The first one is to confront the adversary with overwhelming superiority – both in terms of technology and in numbers. Surprisingly, even though technology will slowly and expansively entrench itself in the modern battlefield, it will still leave enough room for low-tech, manpower-intensive conflict zones at the bottom of the warfare pyramid. Numerical strength of the soldiers will remain an important parameter even in future ‘contactskirmishes’, wherein some tactical battles will witness high speed moves to concentrate forces at the place and time of decision, minimum/zero distance fighting and dispersion soon afterwards. Continued presence of troops and platforms will be needed only in case of physical occupation.

Technology differential between two warring sides will also help establish superiority in the electromagnetic domain. ‘EM Spectrum Superiority’, quite akin to ‘Air Superiority’, will become the buzz word implying that a technologically more advanced force will render the adversary’s sensors and/or networks useless, or degrade their effectiveness, while keeping its own networks safe and operational.
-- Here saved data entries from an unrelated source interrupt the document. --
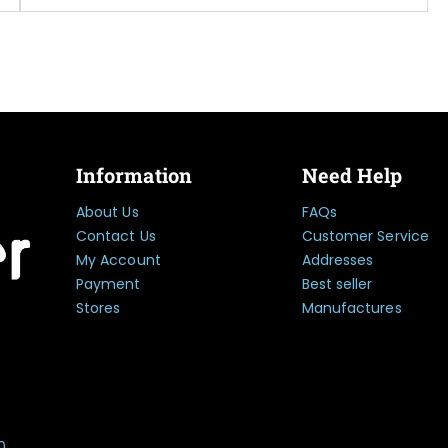
Information
Need Help
About Us
FAQs
Contact Us
Customer Service
My Account
Addresses
Payment
Best seller
Stores
Manufactures
0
Sophisticated, complex and multi-layered networks are expected to evolve from this concept of warfare.

Stealth technologies will help in concealing small forces and avoid presenting clear targets to the enemy. This is akin to presenting a broadside two decades ago. The principle is applicable to platforms as much as to concentration of forces. Modern technology must be used to make platforms more agile and more stealthy to reduce their electronic signature. Sensor-platform fusion will also be an important element, but technology will offer several choices to the user to make the combination both contemporary and lethal, while ensuring its survivability in deadly environments.
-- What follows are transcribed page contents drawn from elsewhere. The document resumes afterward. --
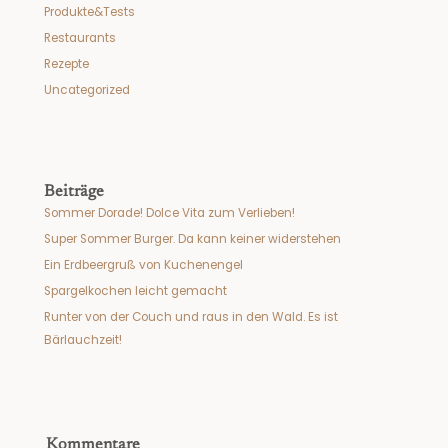
Produkte&Tests
Restaurants
Rezepte
Uncategorized
Beiträge
Sommer Dorade! Dolce Vita zum Verlieben!
Super Sommer Burger. Da kann keiner widerstehen
Ein Erdbeergruß von Kuchenengel
Spargelkochen leicht gemacht
Runter von der Couch und raus in den Wald. Es ist
Bärlauchzeit!
Kommentare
In today’s battlefields, from the moment the forces are mobilised, they are under close and accurate surveillance and scrutiny. Sataellites, AWACS, UAVs and long range radars, to name a few, are some of the resources used to maintain a close vigil. Large forces, therefore, will remain vulnerable to easy detection and attack. Both technology and tactics will have to be employed to alleviate this problem. On the other hand, troop and platform concentrations can easily reveal possible courses of action and intentions. Tactical plans consisting of Main, Subsidiary, and Diversionary thrusts, therefore, are an obsolete concept, a relic of the past. Military commanders may use such scenarios for the purpose of training but a real-time plan of this nature really belongs to the 20th century. Gulf war was perhaps the last time it got effectively used, that too against a technologically inferior, hapless and isolated enemy.

We cannot fight tomorrow’s wars with yesterday’s strategies and tactics. Today’s technologies have already broken that continnum. And as technological revolution continues, the ‘Art of War’ in the 21st century is set to acquire a different connotation altogether. It will involve synchronicity and fluidity in operations and a highly flexible operational mindset. Future military commanders have to be tech-savvy to be able to understand and exploit technology. They have to outwit the adversary in thought and mind through clever use of technology and application of tactics.

For now at least, kinetic warfare will retain its place in the matrix of conflict resolution. But, within that, application of force and its methods have to adapt to new realities, primarily driven by new technologies. Information warfare, increasing situational awareness and access to information too will play a major role in determining the way we fight. In other changes, shock action may cede prominence to precision, numerical superiority to swarms and fire assaults to EMP. And all this in the backdrop of CBRN, which is not discussed here. Sufficient to say, CBRN threat will ensure that hostilities are kept below a certain threshold. Till then, it is kinetic means and warfare, applied through new (increasingly unmanned) platforms and imaginative tactics in the electromagnetic backdrop.

“Future wars will be short, intense and lethal” is an often heard introductory remark in military presentations and lectures. That may be so, but equally, Future wars will be ‘multi-dimensional, unpredictable and perhaps, unrecognizable!’

We need to prepare for those differently shaped battle contours!